Mr. Gideon Agwom Mutum runs the IDP Camp in Takau in Kafachan. Kato provides for the displaced persons through him and he was full of commendation for her assistance. Mutum singled her out as the biggest donor they have as an individual and that the people are already fond of her because she identifies with them and genuinely care about their welfare.
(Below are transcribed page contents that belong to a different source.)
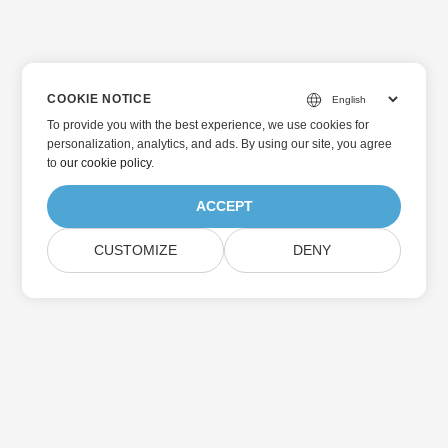
COOKIE NOTICE
To provide you with the best experience, we use cookies for
personalization, analytics, and ads. By using our site, you agree
to
our cookie policy
.
ACCEPT
CUSTOMIZE
DENY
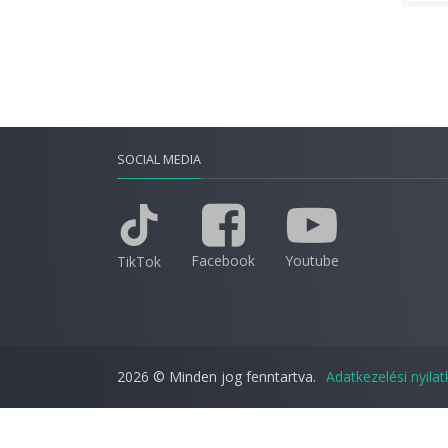
SOCIAL MEDIA
Facebook
Youtube
TikTok
2026 © Minden jog fenntartva.
Adatkezelési nyila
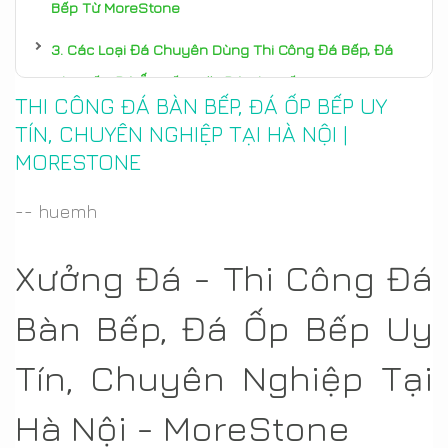
Bếp Từ MoreStone
Các Loại Đá Chuyên Dùng Thi Công Đá Bếp, Đá
Bàn Bếp, Đá Ốp Bếp, Mặt Đá Bàn Bếp
THI CÔNG ĐÁ BÀN BẾP, ĐÁ ỐP BẾP UY
Cách Tính Kích Thước Đá Bếp, Đá Bàn Bếp, Đá Mặt
TÍN, CHUYÊN NGHIỆP TẠI HÀ NỘI |
Bếp Chuẩn Nhất
MORESTONE
Giá Thi Công Đá Bàn Bếp, Đá Mặt Bếp, Đá Tường
-- huemh
Bếp, Đá Đảo Bếp từ MoreStone
Xưởng Đá - Thi Công Đá
Xưởng Thi Công Đá Bàn Bếp, Mặt Bếp, Tường Bếp
Uy Tín, Chuyên Nghiệp Tại Hà Nội - MoreStone
Bàn Bếp, Đá Ốp Bếp Uy
Ảnh Thực Tế Hoàn Thiện Thi Công Đá Mặt Bếp, Đá
Tín, Chuyên Nghiệp Tại
Đảo Bếp, Đá Ốp Tường Bếp, Quầy Bar Bếp Từ Xưởng
Đá Tại Hà Nội MoreStone
Hà Nội - MoreStone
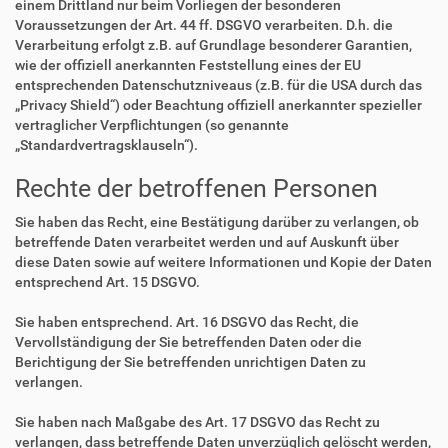
einem Drittland nur beim Vorliegen der besonderen
Voraussetzungen der Art. 44 ff. DSGVO verarbeiten. D.h. die
Verarbeitung erfolgt z.B. auf Grundlage besonderer Garantien,
wie der offiziell anerkannten Feststellung eines der EU
entsprechenden Datenschutzniveaus (z.B. für die USA durch das
„Privacy Shield“) oder Beachtung offiziell anerkannter spezieller
vertraglicher Verpflichtungen (so genannte
„Standardvertragsklauseln“).
Rechte der betroffenen Personen
Sie haben das Recht, eine Bestätigung darüber zu verlangen, ob
betreffende Daten verarbeitet werden und auf Auskunft über
diese Daten sowie auf weitere Informationen und Kopie der Daten
entsprechend Art. 15 DSGVO.
Sie haben entsprechend. Art. 16 DSGVO das Recht, die
Vervollständigung der Sie betreffenden Daten oder die
Berichtigung der Sie betreffenden unrichtigen Daten zu
verlangen.
Sie haben nach Maßgabe des Art. 17 DSGVO das Recht zu
verlangen, dass betreffende Daten unverzüglich gelöscht werden,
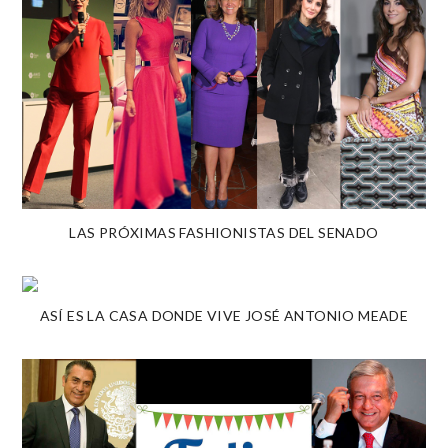
LAS PRÓXIMAS FASHIONISTAS DEL SENADO
ASÍ ES LA CASA DONDE VIVE JOSÉ ANTONIO MEADE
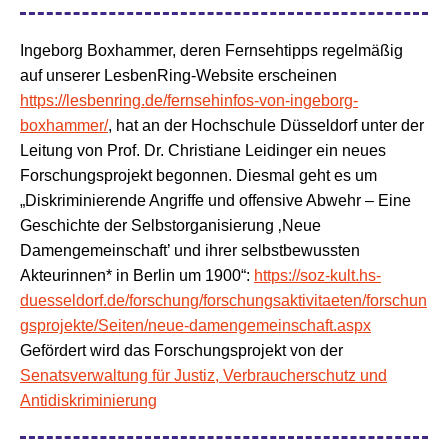
Ingeborg Boxhammer, deren Fernsehtipps regelmäßig
auf unserer LesbenRing-Website erscheinen
https://lesbenring.de/fernsehinfos-von-ingeborg-
boxhammer/
, hat an der Hochschule Düsseldorf unter der
Leitung von Prof. Dr. Christiane Leidinger ein neues
Forschungsprojekt begonnen. Diesmal geht es um
„Diskriminierende Angriffe und offensive Abwehr – Eine
Geschichte der Selbstorganisierung ‚Neue
Damengemeinschaft’ und ihrer selbstbewussten
Akteurinnen* in Berlin um 1900“:
https://soz-kult.hs-
duesseldorf.de/forschung/forschungsaktivitaeten/forschun
gsprojekte/Seiten/neue-damengemeinschaft.aspx
Gefördert wird das Forschungsprojekt von der
Senatsverwaltung für Justiz, Verbraucherschutz und
Antidiskriminierung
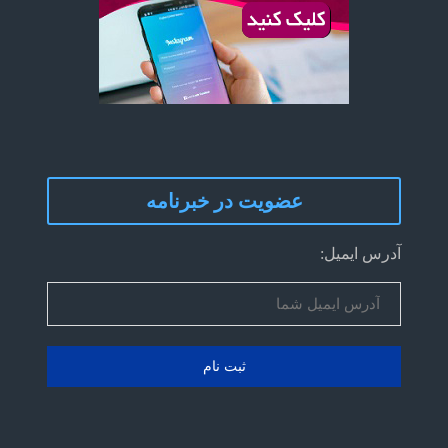
عضویت در خبرنامه
آدرس ایمیل:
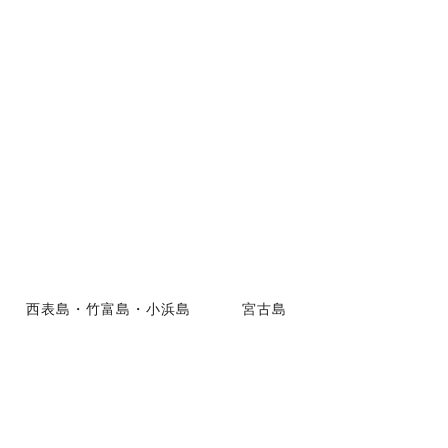
西表島・竹富島・小浜島
宮古島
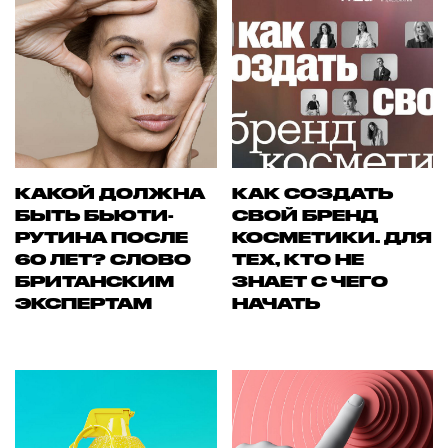
КАКОЙ ДОЛЖНА
КАК СОЗДАТЬ
БЫТЬ БЬЮТИ-
СВОЙ БРЕНД
РУТИНА ПОСЛЕ
КОСМЕТИКИ. ДЛЯ
60 ЛЕТ? СЛОВО
ТЕХ, КТО НЕ
БРИТАНСКИМ
ЗНАЕТ С ЧЕГО
ЭКСПЕРТАМ
НАЧАТЬ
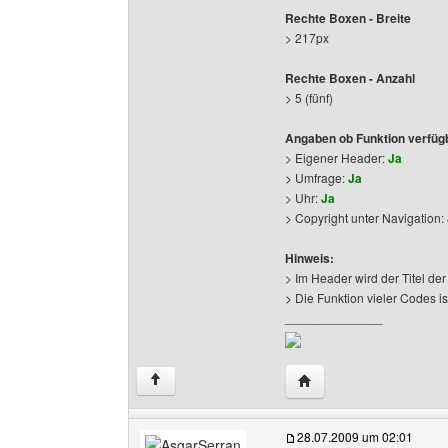
Rechte Boxen - Breite
> 217px
Rechte Boxen - Anzahl
> 5 (fünf)
Angaben ob Funktion verfügb
> Eigener Header:
Ja
> Umfrage:
Ja
> Uhr:
Ja
> Copyright unter Navigation:
Hinweis:
> Im Header wird der Titel der
> Die Funktion vieler Codes is
______________
Website dieses Benutz
↑
28.07.2009 um 02:01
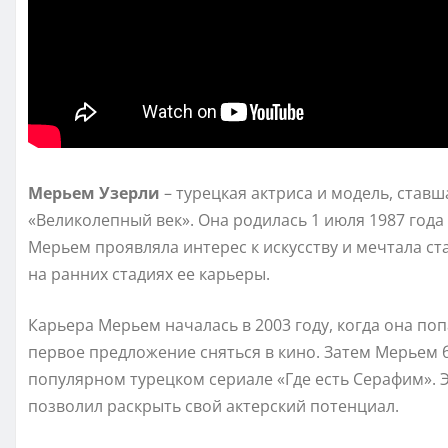
Мерьем Узерли
– турецкая актриса и модель, ставш
«Великолепный век». Она родилась 1 июля 1987 года 
Мерьем проявляла интерес к искусству и мечтала ст
на ранних стадиях ее карьеры.
Карьера Мерьем началась в 2003 году, когда она по
первое предложение сняться в кино. Затем Мерьем 
популярном турецком сериале «Где есть Серафим». 
позволил раскрыть свой актерский потенциал.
Kato was also in Kafachan donating different items to the Muslim community there. There seems to be no end to her charity.
 
On how she raises money and other items she distributes, Kato said, “An arm of the work we do is Donation Box NG which makes it easier for people to donate fairly used items to displaced people; we place the boxes in strategic places and people can drop off items they want to donate.
 
 
“We are currently working on an agricultural ‘outgrower’ scheme to help displaced persons resume farming on leased lands; we will provide the markets for their produce.
 
 
“’Sponsor A Child’ is also another programme we have; linking children with people who want to help pay fees and cater for their needs into adulthood. Beyond humanitarian efforts, I have presented academic papers and helped draft policies to improve the region. I am also a member of the Peace and Conflict Resolution team in my constituency.”
 
Kato believes in the concept of “Care” in leadership and the value of the Nigerian life. She opined that most of the problems Nigeria is faced with right now are based on the fact that there is absolutely no value for the Nigerian life and thus no care for the ordinary Nigerian.
 
 
According to her, “this has cost us a lot as a nation; I hope my actions encourage others to pass on the kindness and we have a better nation in the near future. I also love the Middle Belt deeply and I am committed to changing the current negative situation the region is embroiled in. God willing, we will make Nigeria better.”
 
Kato has some unfulfilled dreams yet. “I have some empowerment schemes I haven’t been able to kickoff. We have one project in Kafanchan where we want to teach the women to make rug rags for sale; we haven’t been able to kick that off. Our agricultural projects are lagging right now due to lack of farm vehicles to aid movement.
 
 
“Mobility is key in humanitarian work and we spend heavily on movement of most relief materials; even the moderately sized. A pickup van will go a long way in making distribution much easier. Thus, we spend quite a lot on transportation of goods; this money would have served better in direct expenditure on displaced persons.
 
 
“The website needed to link children to sponsors is though expensive but we are working on it. Not having it ready has made our work much more difficult as donors cannot view the profile of the children they want to sponsor. The workload on our staff is quite cumbersome; we are grossly understaffed for the level of work we do and everyone in our organisation is overworked.
 
“I do not wait for doors to be opened for me, I break them down. I do not wait for opportunities to be handed down to me, I take them. Women should stop waiting to be given a chance to get what they can reach for and take.”
 
On the increasing agitations by different ethnic groups, Kato said: “Nigeria needs to go back to the drawing table and redraw our terms of agreement based on mutual respect for each other and respect for the Nigerian life. Even beyond Kaduna, Nigerian lives are being wasted daily and because we lack a sense of togetherness, brotherliness, nationhood and mutual respect, no one cares. We need to do better as a people to turn this quagmire around.”
 
“The government’s duty to its citizens is to respect, protect and provide for them. The Kaduna State Government as well as the federal government need to be sincere in their efforts towards resolving the crisis. Nomadic pasturing should be phased out as it is now marred by insecurity. Northern states need to establish ranches for cattle herders,” she insisted.